◆ **QUESTIONS À TRAITER**
[a] Résumez en deux phrases la critique de la pièce Fractures.
[b] Rédigez la suite de la critique de la pièce Fractures, à partir de sa dernière phrase.

◆ **TEXTE CHOISI**
********
Fractures, de Linda Mc Lean par Stuart Seide

fractures« Parce que moi j’avais seulement envisagé d’avoir mal. Vu qu’il y en a un qui fait mal. Et l’autre. A qui on fait mal ». Cette tirade de May résume à merveille le ton de Fractures, écrit par Linda Mc Lean et sélectionné par Théâtre Ouvert dans le cadre de « Tapuscrit ».

Il s’agit du Théâtre que nous aimons profondément, tant il nous touche ; de ce Théâtre humain, le Théâtre de la vie qui respire et bat à la même vitesse que notre cœur. Point de scénographie abusive, nul besoin de représentation pour signifier un espace dont l’aura repose sur les êtres et les âmes qui l’occupent et le colorent. Ainsi, l’intrigue est centrée sur le personnage de May, dans ses rapports aux différents hommes qui parcourent sa vie. Comportement atypique, âme sensible et fragile, corps hésitant et paroles brutes émanent de cette femme au secret inavouable.
********
◆ **DONNÉES ÉTUDIÉES**
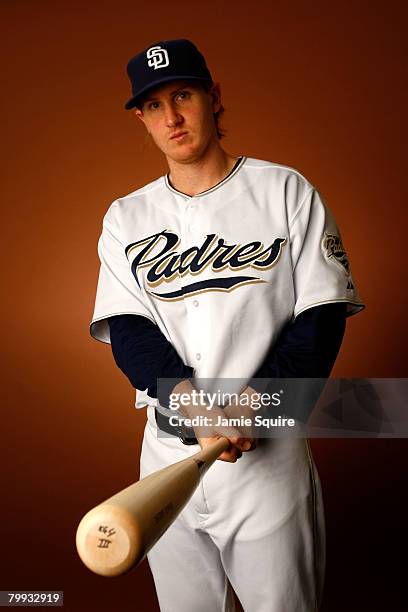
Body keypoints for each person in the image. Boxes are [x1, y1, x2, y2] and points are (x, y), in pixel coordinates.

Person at [90, 39, 364, 612]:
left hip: (267, 457)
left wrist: (254, 402)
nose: (172, 116)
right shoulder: (126, 216)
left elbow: (322, 314)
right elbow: (130, 330)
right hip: (168, 460)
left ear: (214, 98)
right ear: (141, 117)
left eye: (183, 95)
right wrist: (194, 403)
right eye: (154, 105)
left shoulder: (284, 191)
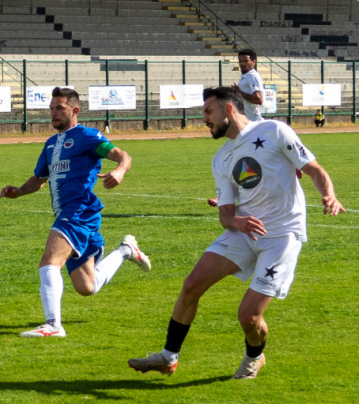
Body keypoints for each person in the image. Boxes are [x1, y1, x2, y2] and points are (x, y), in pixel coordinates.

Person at [128, 87, 345, 380]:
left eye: (208, 112)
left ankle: (255, 356)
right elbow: (226, 215)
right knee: (191, 285)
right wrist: (238, 223)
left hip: (282, 235)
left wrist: (329, 195)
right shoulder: (221, 159)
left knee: (249, 316)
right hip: (245, 232)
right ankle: (168, 357)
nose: (204, 119)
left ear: (228, 109)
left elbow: (315, 170)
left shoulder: (274, 130)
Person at [0, 87, 151, 338]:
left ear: (75, 110)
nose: (54, 113)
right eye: (51, 108)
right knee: (86, 287)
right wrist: (17, 191)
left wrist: (120, 171)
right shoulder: (50, 144)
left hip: (78, 211)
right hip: (73, 215)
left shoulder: (87, 136)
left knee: (50, 262)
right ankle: (126, 250)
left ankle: (53, 325)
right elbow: (39, 180)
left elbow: (121, 155)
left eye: (59, 108)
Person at [208, 49, 266, 207]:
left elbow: (258, 99)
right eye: (240, 61)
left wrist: (240, 93)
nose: (242, 63)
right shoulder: (246, 77)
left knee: (224, 159)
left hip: (252, 126)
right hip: (247, 126)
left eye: (246, 61)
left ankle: (224, 198)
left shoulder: (253, 76)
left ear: (253, 61)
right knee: (236, 160)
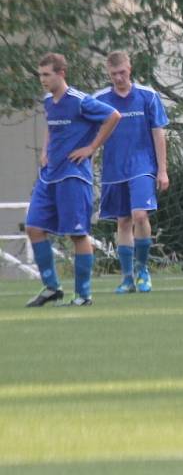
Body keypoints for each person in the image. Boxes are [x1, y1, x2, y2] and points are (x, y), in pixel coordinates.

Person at [25, 53, 121, 307]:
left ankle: (83, 296)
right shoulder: (49, 102)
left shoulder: (80, 101)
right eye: (41, 75)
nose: (43, 80)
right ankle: (51, 288)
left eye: (47, 74)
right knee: (34, 227)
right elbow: (51, 125)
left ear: (61, 73)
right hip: (49, 176)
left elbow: (113, 116)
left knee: (77, 235)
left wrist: (92, 148)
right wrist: (45, 151)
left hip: (73, 176)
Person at [93, 51, 169, 294]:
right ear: (109, 73)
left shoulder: (148, 96)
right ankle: (127, 278)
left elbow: (159, 133)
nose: (118, 78)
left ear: (130, 68)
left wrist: (162, 170)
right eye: (114, 74)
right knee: (123, 220)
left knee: (139, 215)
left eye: (122, 72)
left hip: (142, 166)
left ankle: (143, 270)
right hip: (114, 168)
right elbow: (91, 134)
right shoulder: (100, 99)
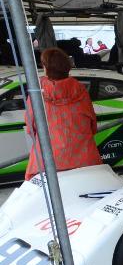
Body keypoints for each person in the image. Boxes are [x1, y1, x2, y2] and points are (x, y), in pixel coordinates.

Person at [24, 48, 102, 180]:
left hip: (48, 160)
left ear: (46, 68)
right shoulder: (80, 89)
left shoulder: (37, 92)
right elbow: (92, 123)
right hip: (85, 157)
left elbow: (30, 127)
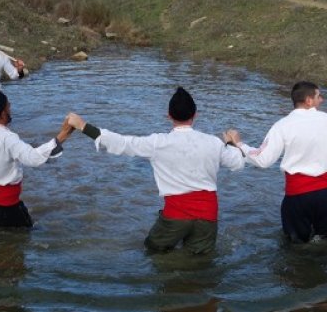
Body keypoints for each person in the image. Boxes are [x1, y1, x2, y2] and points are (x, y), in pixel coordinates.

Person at [65, 87, 245, 254]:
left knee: (152, 251)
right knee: (200, 262)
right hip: (208, 214)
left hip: (176, 214)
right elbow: (238, 162)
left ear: (168, 116)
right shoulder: (213, 142)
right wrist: (233, 142)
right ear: (195, 115)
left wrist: (83, 126)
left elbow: (122, 143)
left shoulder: (158, 143)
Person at [225, 81, 327, 243]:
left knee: (296, 244)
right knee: (324, 239)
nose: (322, 99)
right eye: (318, 96)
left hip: (298, 194)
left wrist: (238, 144)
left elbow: (263, 159)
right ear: (308, 100)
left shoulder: (282, 126)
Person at [0, 87, 73, 228]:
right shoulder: (8, 138)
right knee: (23, 240)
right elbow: (33, 158)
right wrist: (64, 134)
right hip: (6, 207)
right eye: (8, 105)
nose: (10, 107)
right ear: (3, 113)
********
◆ **RÉPONSES OBTENUES**
[a] Fractures, pièce écrite par Linda Mc Lean et sélectionnée par Théâtre Ouvert dans le cadre de « Tapuscrit », relève d'un théâtre humain sans scénographie abusive, dont une tirade de May sur le fait d'avoir mal et de faire mal résume le ton. L'intrigue se concentre sur May, femme à l'âme sensible et fragile qui porte un secret inavouable, dans ses rapports avec les différents hommes qui parcourent sa vie.

[b]
A travers ce type de mise en scène, Stuart Seide a voulu confronter les actes passés à la réalité présente, examiner les traces laissées par le temps. Comment parvenir à avancer malgré les fantômes atroces qui nous hantent ? Comment ne pas faillir sous le poids du passé, condamné au silence ? Tout semble suggéré ; ni May, ni les hommes n’osent réellement s’approcher les uns des autres. Les rapports sont secs, sans retenue, mais les émotions restent enfouies et les corps distants et nerveux. Une tension est palpable car tout semble sous-jacent, prêt à exploser au moindre dérapage.

Les interprétations des comédiens sont brillantes, frôlant l’incarnation bouleversante, proche de la folie. Les acteurs traduisent à merveille la complexité de la relation à l’autre et excellent dans la perte de contrôle. Toujours dans une évolution perpétuelle, juste avec la force des mots, ils évoquent les limites de l’humain et surtout sa difficulté à avancer, tout en gérant l’obscurité qu’il y a en chacun d’eux. Ces bribes de noirceurs et de drames que nous traînons et qui nous enchaînent si fort que nous tentons de les briser en dépassant nos peurs.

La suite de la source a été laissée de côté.